In the past, when not everything was political yet, you could still see a film as a surrealist imagination of the director, group sex therapy for example, who are in divorce, which is then called Heavenly Love (‘Divino Amor’). Okay, maybe that apolitical ‘in the past’ didn’t exist, but it is certain that it is now 2020, and you know: there is more to this and it has to do with politics. This is unadulterated social criticism. To a society that shows increasingly coercive conservative tendencies. To a government that interferes with people (especially women) right into the bedroom, to government leaders who want citizens to live as the Bible intended.
Director Gabriel Mascaro (from 2015’s ‘Neon Bull’) does not need to explicitly state that his film is a criticism of the extremely conservative course his country is taking. His vision of the future is not that crazy: it could just be that, in line with current developments, an evangelical regime will take over for a while.
Mascaro likes pink, white, and dreamy images. This, together with the special camerawork, gives the film a surreal feeling, and a very different viewing experience than if the story had been set in a gray favela, for example. Of course the pastel atmosphere is also a diversion from the dogmatic world behind all this heavenly happiness.

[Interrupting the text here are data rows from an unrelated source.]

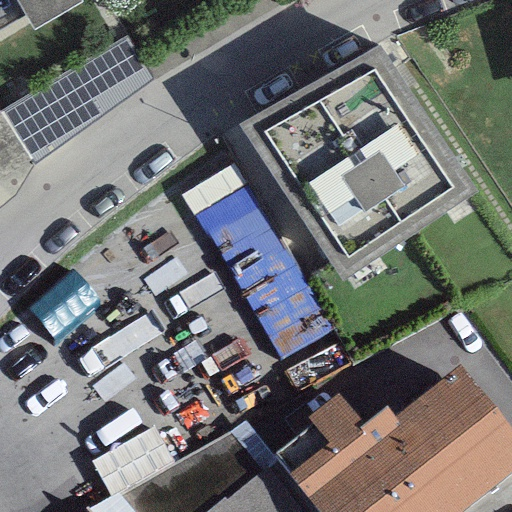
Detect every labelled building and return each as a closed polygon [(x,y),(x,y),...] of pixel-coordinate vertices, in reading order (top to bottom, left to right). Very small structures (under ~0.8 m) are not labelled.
[(0,0),(0,28),(24,14),(33,29),(81,0),(0,0)] [(151,79),(124,34),(2,113),(30,156),(33,162),(151,79)] [(378,39),(242,125),(340,279),(476,193),(378,39)] [(0,110),(0,172),(1,175),(30,156),(2,113),(0,110)] [(266,216),(214,246),(283,367),(335,337),(266,216)] [(311,442),(276,469),(291,490),(288,493),(302,511),(484,511),(511,491),(511,452),(460,385),(395,436),(388,427),(364,445),(337,410),(305,435),(311,442)] [(266,476),(232,436),(117,497),(129,511),(302,511),(288,493),(291,490),(276,469),(266,476)] [(92,511),(129,511),(117,497),(92,511)]
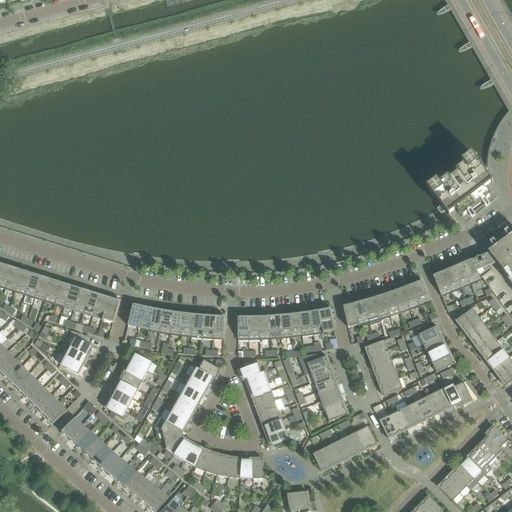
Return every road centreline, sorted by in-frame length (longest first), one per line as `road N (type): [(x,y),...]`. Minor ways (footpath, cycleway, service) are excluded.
road 1 (residential): [(511,414),(448,330),(417,257)]
road 2 (residential): [(119,511),(0,406)]
road 3 (residential): [(0,235),(133,278)]
road 4 (residential): [(229,371),(195,430),(256,442)]
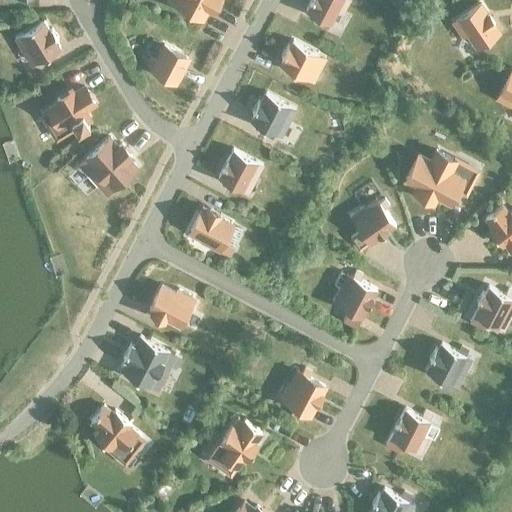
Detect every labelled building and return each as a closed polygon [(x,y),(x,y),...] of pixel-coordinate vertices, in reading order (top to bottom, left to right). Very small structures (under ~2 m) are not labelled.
[(175,0),(174,3),(203,18),(208,7),(213,9),(217,0),(175,0)] [(310,0),(305,10),(322,19),(319,25),(327,28),(329,23),(330,23),(337,9),(342,12),(348,0),(310,0)] [(480,4),(453,22),(461,35),(466,32),(475,45),(476,45),(479,50),(486,45),(484,42),(482,40),(497,30),(485,12),(480,4)] [(43,20),(14,38),(22,51),(28,48),(36,62),(39,67),(46,63),(44,60),(43,57),(59,47),(55,40),(57,39),(51,29),(49,30),(43,20)] [(283,58),(280,64),(305,77),(314,59),(321,63),(324,58),(317,54),(317,53),(293,40),(289,46),(287,45),(281,57),(283,58)] [(150,58),(146,65),(151,68),(175,81),(187,57),(163,45),(155,61),(150,58)] [(511,69),(497,98),(511,105),(511,102),(511,69)] [(47,109),(41,113),(46,121),(52,117),(57,126),(68,119),(73,127),(75,125),(77,129),(88,123),(86,119),(88,117),(83,110),(94,103),(90,98),(91,97),(88,92),(87,93),(87,92),(84,87),(73,93),(71,90),(56,99),(58,103),(47,109)] [(287,122),(295,108),(265,92),(260,103),(257,101),(256,104),(252,112),(254,113),(250,121),(267,129),(264,135),(272,139),(274,133),(275,133),(282,119),(287,122)] [(109,137),(85,159),(103,178),(97,184),(105,193),(111,188),(135,167),(127,158),(131,154),(121,143),(117,147),(109,137)] [(255,178),(262,164),(232,148),(218,177),(235,186),(233,188),(232,191),(239,195),(242,189),(242,190),(249,175),(255,178)] [(418,154),(405,179),(416,185),(414,191),(434,201),(437,196),(450,203),(458,187),(465,191),(470,182),(463,178),(463,177),(450,171),(456,160),(435,149),(430,160),(418,154)] [(362,206),(349,216),(360,230),(351,237),(360,249),(369,243),(395,224),(383,209),(388,205),(384,199),(379,202),(366,211),(362,206)] [(501,205),(485,217),(492,227),(489,229),(500,244),(504,242),(511,252),(511,212),(511,213),(508,215),(501,205)] [(202,208),(189,232),(205,240),(203,244),(217,251),(218,249),(230,255),(235,245),(233,245),(228,242),(223,240),(231,223),(218,216),(219,214),(206,208),(205,209),(202,208)] [(339,287),(332,302),(347,310),(342,320),(355,327),(361,317),(362,317),(376,289),(359,280),(362,274),(355,271),(352,276),(344,290),(339,287)] [(196,303),(191,300),(193,296),(179,288),(177,292),(161,284),(149,308),(152,310),(151,312),(164,319),(165,317),(178,324),(187,307),(192,310),(196,303)] [(508,289),(505,294),(488,285),(484,293),(481,292),(476,302),(478,303),(473,314),(469,322),(482,329),(486,320),(487,321),(486,324),(496,329),(497,326),(503,329),(510,315),(505,312),(511,300),(511,298),(511,291),(508,289)] [(122,358),(127,360),(121,371),(150,386),(163,362),(170,365),(176,355),(169,351),(140,335),(134,346),(130,344),(122,358)] [(438,348),(436,346),(428,361),(431,362),(426,371),(440,378),(439,381),(449,386),(451,384),(456,386),(463,372),(458,369),(465,355),(468,350),(461,346),(458,351),(441,342),(438,348)] [(288,384),(281,398),(294,405),(305,411),(310,413),(324,385),(308,377),(311,372),(304,368),(301,373),(293,387),(288,384)] [(100,429),(94,436),(109,448),(114,441),(124,449),(130,441),(136,446),(142,439),(136,434),(137,433),(127,425),(130,422),(115,410),(113,413),(103,405),(90,421),(100,429)] [(294,405),(290,412),(301,418),(305,411),(294,405)] [(390,436),(385,445),(398,452),(402,442),(420,451),(427,437),(422,434),(429,420),(431,415),(424,411),(421,416),(404,408),(390,436)] [(228,462),(223,468),(231,473),(235,467),(236,467),(243,457),(246,459),(257,444),(254,442),(261,432),(244,420),(237,430),(230,425),(219,441),(226,446),(219,456),(228,462)] [(374,506),(370,511),(401,511),(408,500),(410,495),(403,491),(400,496),(383,487),(380,495),(377,494),(371,504),(374,506)] [(264,511),(256,505),(253,509),(243,501),(234,511),(264,511)]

Because that is recognizable: in the past decades millions of people throughout Latin America have switched from ‘frivolous’ Roman Catholicism to the evangelical church that is as unctuous as it is business-like. White and pink flowers, but also a drive-through pastoral care, with or without an ATM. Pastels and eternal salvation, but also a ruthless door policy: without a husband you are not welcome. This, in combination with the technological resources of seven years from now, gives an uncanny glimpse into a possible future.
But we’re not looking at a “standard” dystopian universe. Mascaro does not write off the faith itself – in evangelical congregations the view that every believer has a direct line with God of his own – by enabling his protagonist to have ultimate trust. Something that is not given to everyone. Even if she ends up quite alone, Joanna’s surrender makes her a striking and unforgettable character in The Handmaid’s Tale times.